Work through the data and report how many lines include the string "medium", giving the number alone.

Dataset entries
+ + +

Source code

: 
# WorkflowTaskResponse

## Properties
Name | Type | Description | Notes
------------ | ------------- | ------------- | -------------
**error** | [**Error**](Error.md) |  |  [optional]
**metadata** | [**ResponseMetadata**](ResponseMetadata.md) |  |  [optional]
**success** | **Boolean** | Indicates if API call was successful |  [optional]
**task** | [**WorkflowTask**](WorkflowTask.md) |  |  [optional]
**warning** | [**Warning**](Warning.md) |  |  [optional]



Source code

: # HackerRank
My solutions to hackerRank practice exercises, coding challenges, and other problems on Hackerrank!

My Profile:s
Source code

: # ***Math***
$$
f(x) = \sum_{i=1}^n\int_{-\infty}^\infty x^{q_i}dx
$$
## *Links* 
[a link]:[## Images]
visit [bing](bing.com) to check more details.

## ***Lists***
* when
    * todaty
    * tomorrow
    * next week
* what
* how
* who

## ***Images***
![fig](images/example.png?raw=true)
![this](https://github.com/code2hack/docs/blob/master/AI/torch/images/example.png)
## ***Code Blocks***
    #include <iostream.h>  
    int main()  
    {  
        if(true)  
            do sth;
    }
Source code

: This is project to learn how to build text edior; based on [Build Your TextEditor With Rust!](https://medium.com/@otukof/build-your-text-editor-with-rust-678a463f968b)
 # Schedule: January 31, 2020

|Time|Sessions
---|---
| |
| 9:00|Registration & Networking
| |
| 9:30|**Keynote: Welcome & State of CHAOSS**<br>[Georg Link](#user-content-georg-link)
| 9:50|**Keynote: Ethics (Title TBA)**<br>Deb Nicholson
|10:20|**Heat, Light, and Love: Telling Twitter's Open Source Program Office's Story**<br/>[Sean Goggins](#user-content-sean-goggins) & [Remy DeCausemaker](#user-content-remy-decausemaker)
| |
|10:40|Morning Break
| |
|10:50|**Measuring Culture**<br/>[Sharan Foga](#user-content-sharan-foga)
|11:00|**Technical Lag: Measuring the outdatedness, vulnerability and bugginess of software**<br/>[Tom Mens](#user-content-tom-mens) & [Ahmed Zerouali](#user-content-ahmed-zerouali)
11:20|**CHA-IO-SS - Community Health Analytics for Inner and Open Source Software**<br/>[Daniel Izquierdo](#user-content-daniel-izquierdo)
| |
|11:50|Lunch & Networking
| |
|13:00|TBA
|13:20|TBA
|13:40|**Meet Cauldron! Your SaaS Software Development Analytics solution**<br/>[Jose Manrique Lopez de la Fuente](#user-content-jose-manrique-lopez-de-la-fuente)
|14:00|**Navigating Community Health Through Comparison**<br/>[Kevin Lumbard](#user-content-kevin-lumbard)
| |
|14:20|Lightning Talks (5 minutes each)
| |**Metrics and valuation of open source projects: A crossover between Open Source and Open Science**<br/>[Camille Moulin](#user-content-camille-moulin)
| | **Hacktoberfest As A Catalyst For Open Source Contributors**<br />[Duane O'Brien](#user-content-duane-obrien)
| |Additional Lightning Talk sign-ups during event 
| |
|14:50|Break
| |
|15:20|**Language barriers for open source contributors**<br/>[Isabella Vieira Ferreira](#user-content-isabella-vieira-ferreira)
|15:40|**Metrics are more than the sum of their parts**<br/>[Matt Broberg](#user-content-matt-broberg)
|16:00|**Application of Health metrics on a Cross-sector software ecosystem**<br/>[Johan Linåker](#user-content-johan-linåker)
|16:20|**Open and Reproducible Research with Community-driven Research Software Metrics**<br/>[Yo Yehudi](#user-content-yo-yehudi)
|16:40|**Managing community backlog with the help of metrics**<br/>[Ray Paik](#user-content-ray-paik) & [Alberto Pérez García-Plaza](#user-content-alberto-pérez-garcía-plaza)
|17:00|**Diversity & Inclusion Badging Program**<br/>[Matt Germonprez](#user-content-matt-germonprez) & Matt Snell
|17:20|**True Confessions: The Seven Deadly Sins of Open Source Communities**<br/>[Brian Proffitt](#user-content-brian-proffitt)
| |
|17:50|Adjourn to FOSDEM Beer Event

+ + +

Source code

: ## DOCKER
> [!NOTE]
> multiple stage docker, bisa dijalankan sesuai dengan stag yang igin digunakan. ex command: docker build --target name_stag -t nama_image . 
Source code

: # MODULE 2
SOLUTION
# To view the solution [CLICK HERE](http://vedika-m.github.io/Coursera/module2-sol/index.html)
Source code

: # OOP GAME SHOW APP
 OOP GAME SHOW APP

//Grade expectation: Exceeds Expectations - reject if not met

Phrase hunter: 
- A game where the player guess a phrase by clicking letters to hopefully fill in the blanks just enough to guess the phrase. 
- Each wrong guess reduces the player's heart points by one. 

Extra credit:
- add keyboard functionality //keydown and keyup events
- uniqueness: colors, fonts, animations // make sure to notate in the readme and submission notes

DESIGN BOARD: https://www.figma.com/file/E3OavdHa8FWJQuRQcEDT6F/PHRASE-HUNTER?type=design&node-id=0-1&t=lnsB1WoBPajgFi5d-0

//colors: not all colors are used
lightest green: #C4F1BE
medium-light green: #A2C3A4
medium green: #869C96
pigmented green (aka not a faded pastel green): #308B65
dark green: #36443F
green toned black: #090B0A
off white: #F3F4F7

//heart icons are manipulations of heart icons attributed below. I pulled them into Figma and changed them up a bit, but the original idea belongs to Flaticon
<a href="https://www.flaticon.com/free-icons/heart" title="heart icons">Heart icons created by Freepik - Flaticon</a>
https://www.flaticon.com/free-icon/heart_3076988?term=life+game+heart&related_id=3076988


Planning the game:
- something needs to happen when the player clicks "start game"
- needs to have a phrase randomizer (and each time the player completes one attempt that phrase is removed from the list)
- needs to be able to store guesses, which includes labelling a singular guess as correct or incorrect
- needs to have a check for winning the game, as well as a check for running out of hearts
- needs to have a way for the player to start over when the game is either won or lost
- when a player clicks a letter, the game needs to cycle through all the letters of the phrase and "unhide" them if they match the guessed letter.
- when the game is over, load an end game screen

+ + +

**THE COMPLETED TASK**
3